People pray because it makes them feel better, imo. What I don't get is those who still praise god when their prayers don't get a positive response. A case in point are the people who have had many prayers offered for their healing, yet their prayers go unanswered. When challenged some Christians will say that god sometimes says no for the best of reasons. I am thinking of a particular case, which has being going on for about 18 months. Prayers have been offered on their behalf yet their condition has worsened in such a way it must be very hard for the person concerned as it appears they are suffering emotionally and physically. It must be terrible for the family having to witness it. What sort of god would not do anything to help if it could?
I suspect that at some point most people will have seen a quotation widely attributed to - but almost certainly never actually said by - Albert Einstein: "Insanity is doing the same thing over and over again and expecting the same result." (In some versions it reads: "... a different result"). This is one of those internet meme thingies which has been attributed to everybody and anybody. (Mark Twain is another perennial favourite). In actuality, nobody has ever been able to trace this quote to anywhere in Einstein's writings. On balance, he most likely never said it.
Nevertheless, somebody, somewhere, at some point in time
did say it, so let's take it on its face. It sounds pretty much like the hallmark of petitionary prayer to me - expecting that the Creator of All That Is can have its presumably perfect plan swayed by human beings speaking internally to it in their own heads with their eyes closed. The most casual and cursory glance at the Prayer Thread here ought to give anyone pause as to exactly how well that little exercise works out; it ought to, but doesn't, because the belief in a prayer-answering god has its own inbuilt unfalsifiability where absolutely any and every state of affairs no matter how horrendous is interpreted as bolstering the belief, not falsifying it.

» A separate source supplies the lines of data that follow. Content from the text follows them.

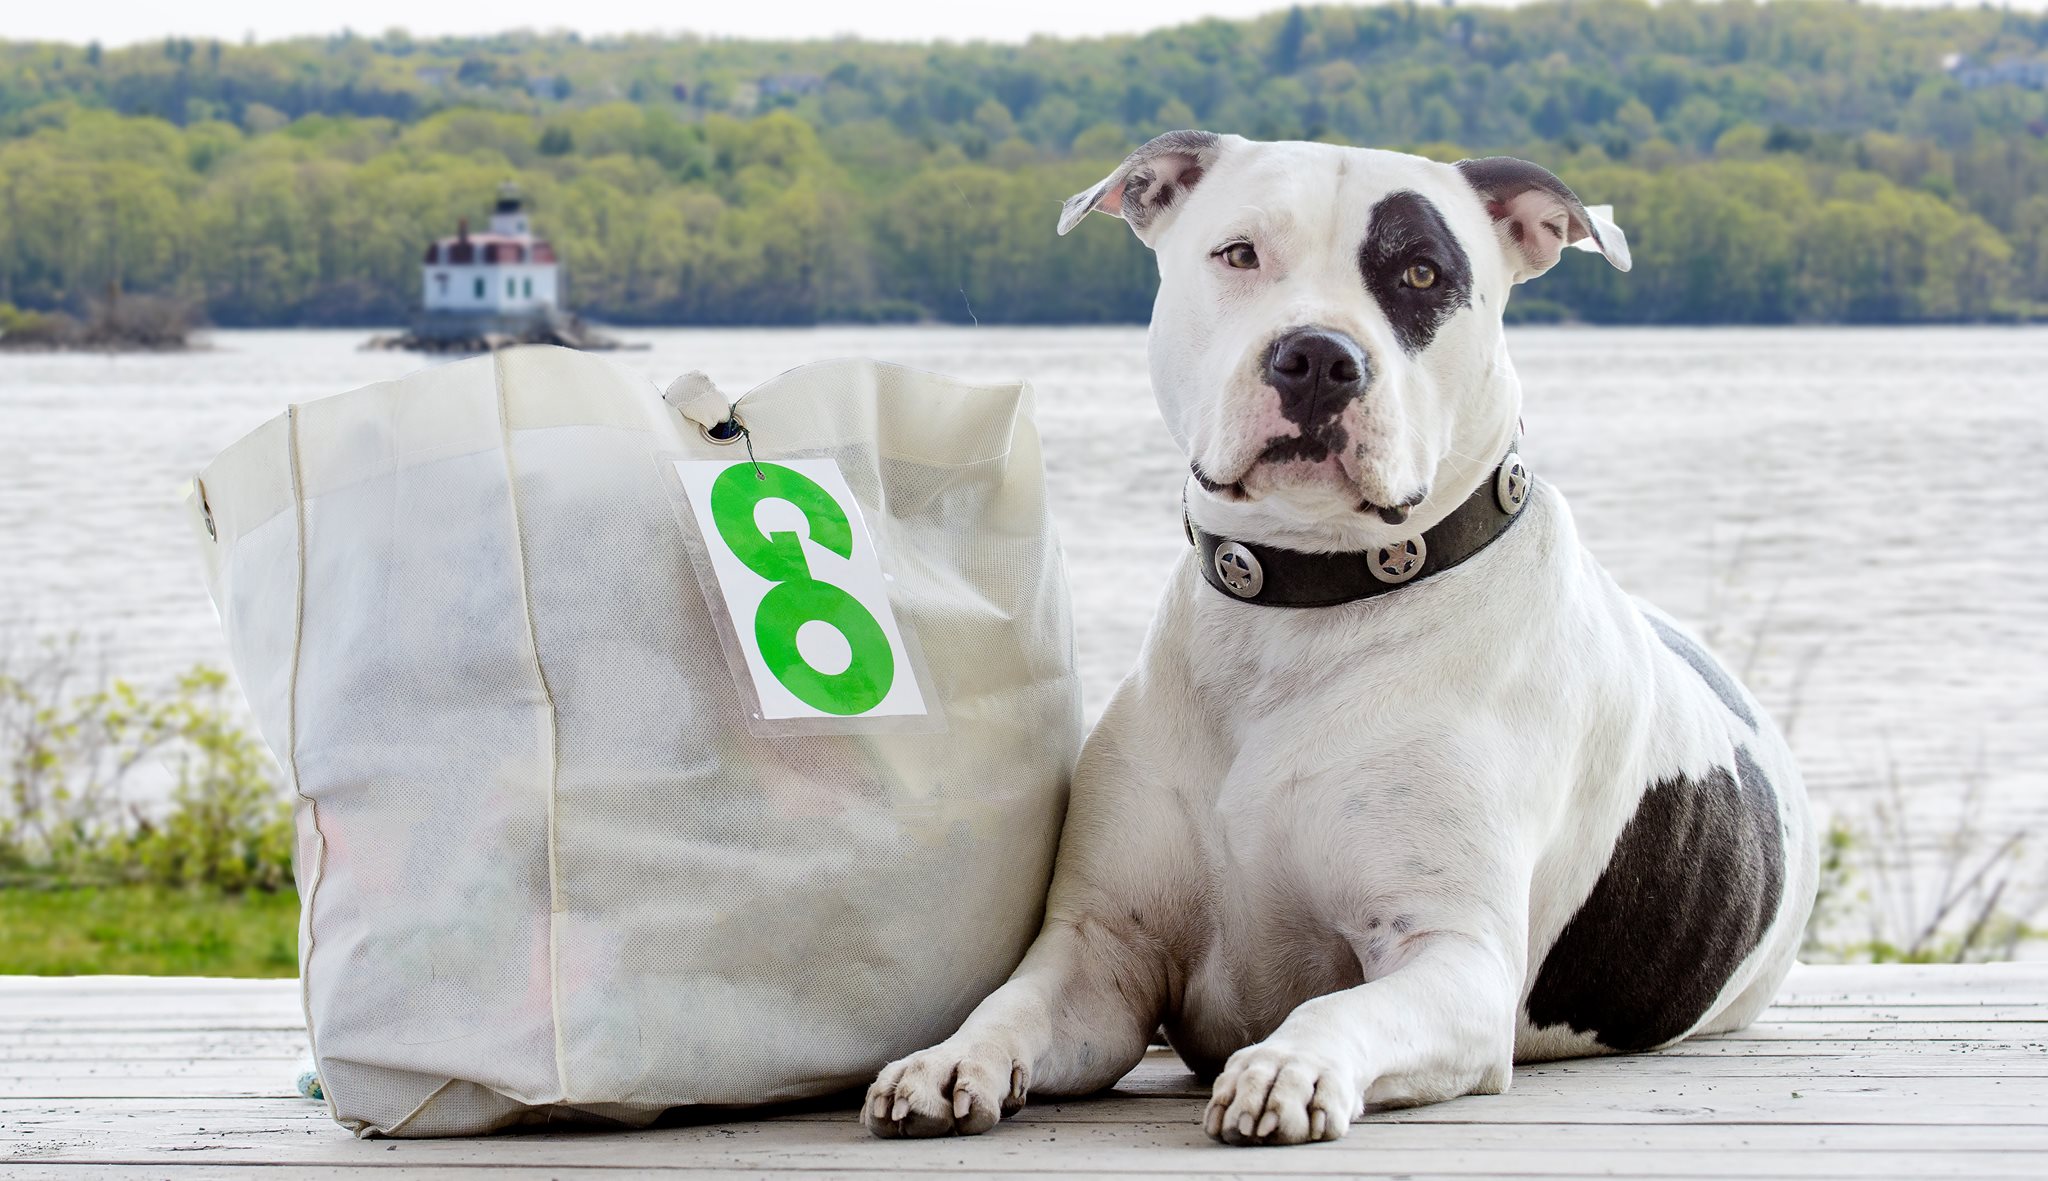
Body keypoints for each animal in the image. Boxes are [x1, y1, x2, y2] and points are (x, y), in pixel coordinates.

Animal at [856, 133, 1818, 1146]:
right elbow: (1015, 1002)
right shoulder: (1104, 949)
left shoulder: (1449, 954)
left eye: (1423, 272)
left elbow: (1343, 1005)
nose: (1318, 355)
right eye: (1240, 254)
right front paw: (948, 1056)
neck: (1303, 610)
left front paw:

Prayer offered; desired outcome = thank you Lord! Undesired outcome = ah well, God knows best, his ways are not our ways - thank you Lord! This abysmal travesty of reasoning is made to be compatible with
quite literally everything that happens (which in a tremendous number of cases is of course the result of sheer random chance, not the cunningly-concealed arbitrary whims of a capricious agent). In normal, that is to say rational cases people would, after several endeavours of this kind, regard the experiment as a failure and the hypothesis falsified ... but we're not talking about normal and rational cases.
I could specify some concrete examples of this woeful phenomenon at work, but I shall forbear, save to say that one has to wonder just how many times an undesired result has to show itself before more or less normally-constituted people start to wonder if their activity is having any distinct effect of any kind whatever.
It strikes me as a little like a domestically violent/abusive relationship - it'll be different next time ... it'll be different next time ... it says something about the psychology of some humans that in the teeth of all evidence they would sooner insist on believing in the whims of a capricious, random and arbitrary agent indistinguishable from capricious, random and arbitrary events rather than cutting out the middle god and going straight to random chance. It says something, and nothing complimentary.